O365 implements an unbound namespace model where client connections aren’t forced to a particular datacenter. There is no concept of primary/secondary or active/passive datacenters. Both datacenters are peers participating in an active/active capacity. Client connections may enter through either and may not take the shortest path to the mailbox. Microsoft’s apparent lack of concern with latency affords them the flexibility to allow DBs to switch between datacenters. Again, this may represent a gap between O365 priorities and those of the enterprise. For good reasons, the design discussed here is an active/passive datacenter model enforced using bound namespaces and doesn’t afford that flexibility. Nevertheless, the calculator returned a distribution that failed to account for the active/passive datacenter model, and the lack of said flexibility stemming from it. Had the resulting operational constraints not been realized they would’ve introduced significant costs and pain points to the organization.

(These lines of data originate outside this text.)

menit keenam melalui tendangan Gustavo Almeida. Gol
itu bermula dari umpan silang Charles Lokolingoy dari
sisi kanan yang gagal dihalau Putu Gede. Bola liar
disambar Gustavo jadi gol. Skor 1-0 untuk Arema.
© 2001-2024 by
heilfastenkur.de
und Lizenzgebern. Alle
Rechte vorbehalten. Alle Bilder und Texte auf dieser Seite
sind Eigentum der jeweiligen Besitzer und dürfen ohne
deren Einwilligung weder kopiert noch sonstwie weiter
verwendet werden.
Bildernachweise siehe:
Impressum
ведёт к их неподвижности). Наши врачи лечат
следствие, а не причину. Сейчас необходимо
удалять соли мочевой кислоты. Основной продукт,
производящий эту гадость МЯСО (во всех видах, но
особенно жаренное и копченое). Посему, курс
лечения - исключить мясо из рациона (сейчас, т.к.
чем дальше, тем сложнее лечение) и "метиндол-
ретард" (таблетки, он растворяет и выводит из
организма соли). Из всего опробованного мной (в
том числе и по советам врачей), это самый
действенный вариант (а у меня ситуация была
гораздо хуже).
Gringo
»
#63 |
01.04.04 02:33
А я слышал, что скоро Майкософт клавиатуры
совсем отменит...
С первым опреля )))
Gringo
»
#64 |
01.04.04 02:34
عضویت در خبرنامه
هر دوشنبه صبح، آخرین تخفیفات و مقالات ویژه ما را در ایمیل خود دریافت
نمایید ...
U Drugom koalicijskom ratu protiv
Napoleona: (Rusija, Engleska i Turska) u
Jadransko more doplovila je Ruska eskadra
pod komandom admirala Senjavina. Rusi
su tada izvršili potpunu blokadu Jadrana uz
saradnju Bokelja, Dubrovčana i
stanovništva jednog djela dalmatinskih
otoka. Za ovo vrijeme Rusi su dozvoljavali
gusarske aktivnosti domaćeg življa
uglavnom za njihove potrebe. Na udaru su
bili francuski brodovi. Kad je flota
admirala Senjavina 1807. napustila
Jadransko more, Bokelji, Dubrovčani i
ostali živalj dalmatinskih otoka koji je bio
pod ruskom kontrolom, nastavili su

While the Exchange 2019 Sizing Calculator remains an indispensable tool, enterprise planners need to be aware of the potential gap between the influential PA/O365 principles it incorporates and the goals/priorities of their own organization. Going into a sizing exercise with this knowledge may prime the engineer to spot concerns conflicts like I’ve discussed here.